The police department said it has filed more than 400 of those orders since 2017.
Jogmen and other law enforcement authorities also told the Tribune that the Illinois’ red flag law has not been commonly understood by police to stop a first-time purchase
But they also emphasized that they do not think, even with this understanding, that the circumstances of the police visit would have met the legal standard to obtain a firearms restraining order.
The family also had the authority under the law to seek a firearms restraining order. The Tribune contacted the Crimo family attorney to ask whether law enforcement ever made them aware of the option. “My understanding is that that was never discussed,” the attorney said.
State officials have reported that the family helped Crimo secure his permit and ability to purchase guns. In 2020, his father sponsored him for his FOID application because of his age.
Even before the shooting, the Illinois General Assembly had already targeted the restraining order law for an overhaul.
Legislators last year amended state law to promote awareness and better training for police on how to implement the orders, leading to the launch in June of the statewide task force meeting where Kelly spoke.
In addition to working to improve implementation and awareness of the law, the commission is tasked with developing a policy for relinquishing guns in a timely manner, whenever a firearms restraining order is issued. .
The amendment, which also made ex-spouses and parents who share minor children eligible to file red flags, was sponsored by Stoneback, the former gun safety advocate who was elected to the House in 2020.
“In states where this type of law is implemented, petitions have been filed to prevent mass shootings, hate crimes, domestic violence gun crimes and suicides,” Stoneback said during the May 2021 debate over her legislation on the House floor.

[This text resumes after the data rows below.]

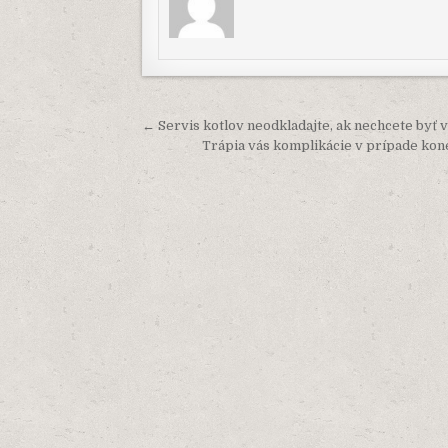
Navigácia
← Servis kotlov neodkladajte, ak nechcete byť 
v
Trápia vás komplikácie v prípade kon
článku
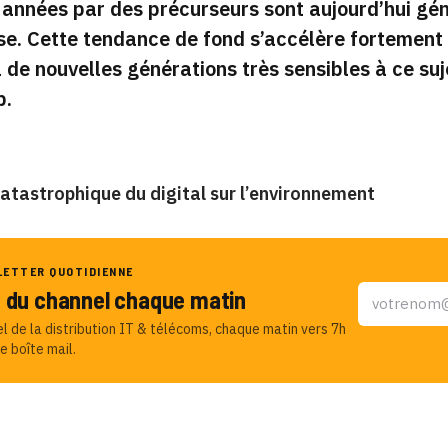
années par des précurseurs sont aujourd’hui génér
ise. Cette tendance de fond s’accélère fortemen
l de nouvelles générations très sensibles à ce suj
b.
atastrophique du digital sur l’environnement
LETTER QUOTIDIENNE
u du channel chaque matin
el de la distribution IT & télécoms, chaque matin vers 7h
e boîte mail.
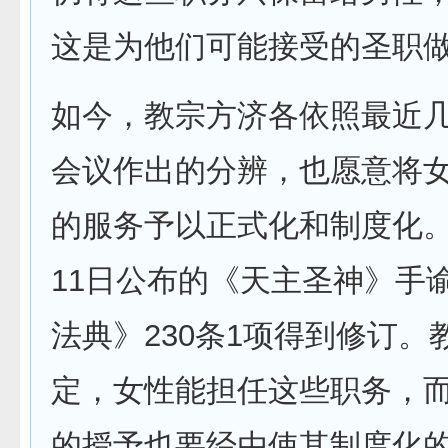
这是为他们可能接受的圣职
如今，教宗方济各依照最近
会议作出的分辨，也愿意将
的服务予以正式化和制度化
11日公布的《天主圣神》手
法典》230条1项得到修订。
定，女性能担任这些职务，
的授予也要经由使其制度化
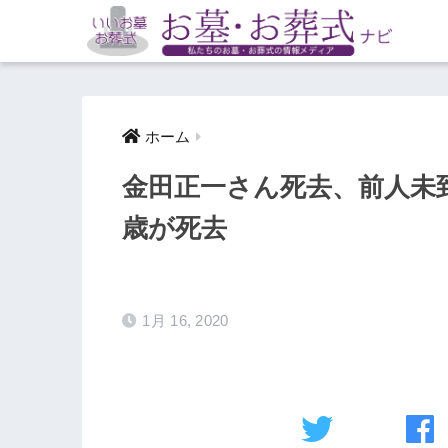
ホーム
金田正一さん死去、前人未到4
歳が死去
1月 16, 2020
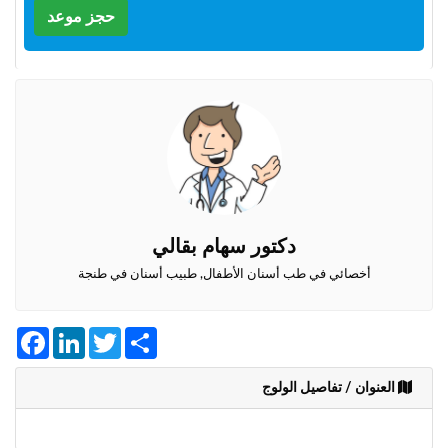
وأحكام
حجز موعد
الاستخدام
،
بما
في
ذلك
الفقرة
الخاصة
بحماية
المعلومات
الشخصية.
دكتور سهام بقالي
أخصائي في طب أسنان الأطفال, طبيب أسنان في طنجة
Facebook
LinkedIn
Twitter
Share
العنوان / تفاصيل الولوج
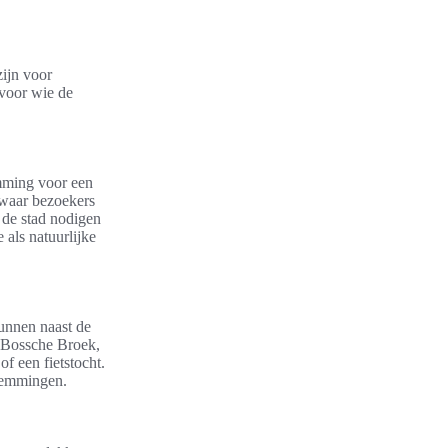
zijn voor
 voor wie de
emming voor een
 waar bezoekers
 de stad nodigen
 als natuurlijke
unnen naast de
 Bossche Broek,
f een fietstocht.
temmingen.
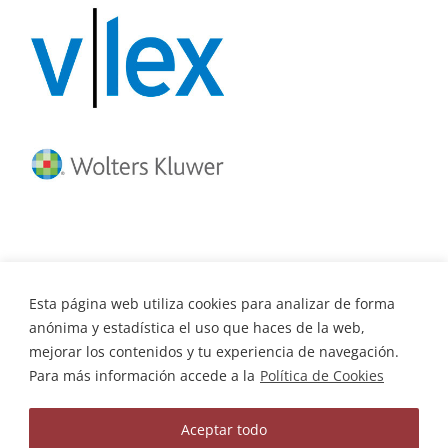
Esta página web utiliza cookies para analizar de forma
anónima y estadística el uso que haces de la web,
mejorar los contenidos y tu experiencia de navegación.
Para más información accede a la
Política de Cookies
Ilustre Colegio de Abogados · C/
Diseño: Globales Internet
Aceptar todo
S. Agustín 19, bajo 40001 - Segovia · Teléfono : 921 463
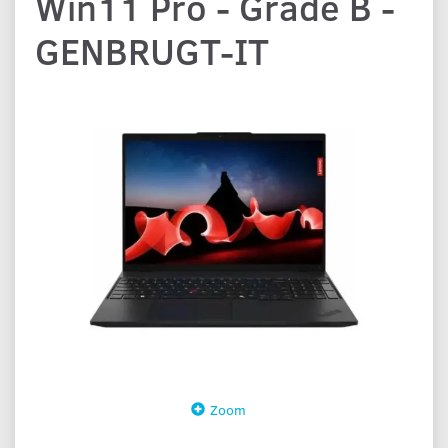
Win11 Pro - Grade B -
GENBRUGT-IT
Zoom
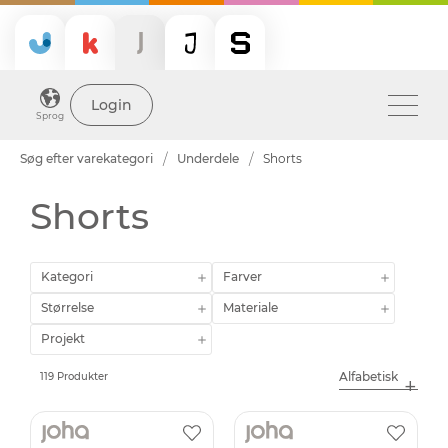
Login
Sprog
Søg efter varekategori
Underdele
Shorts
Shorts
Kategori
Farver
Størrelse
Materiale
Projekt
119 Produkter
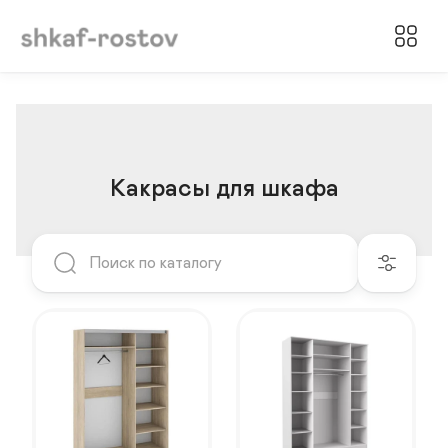
Какрасы для шкафа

She pointed to a case in Washington where authorities used the state’s red flag law to disarm the leader of a hate group and to a study that examined 21 cases in which California’s law was used in efforts to prevent mass shootings.
“The law is not effective unless people are informed and empowered to use it, and it has been underutilized in Illinois,” Stoneback said during the debate.
Lawmakers are expected to return to Springfield, possibly as soon as next month, for a special session on protections for abortion rights, but there’s also been discussion about addressing gun laws as well.
House Democrats have created a working group, led by state Rep. Bob Morgan, a Deerfield Democrat who was marching in the Highland Park parade, to work on gun-safety legislation, including potential fixes to the red flag law.
“Everything is on the table,” said Democratic Rep. Maura Hirschauer of Batavia, another gun safety advocate turned lawmaker appointed to the working group.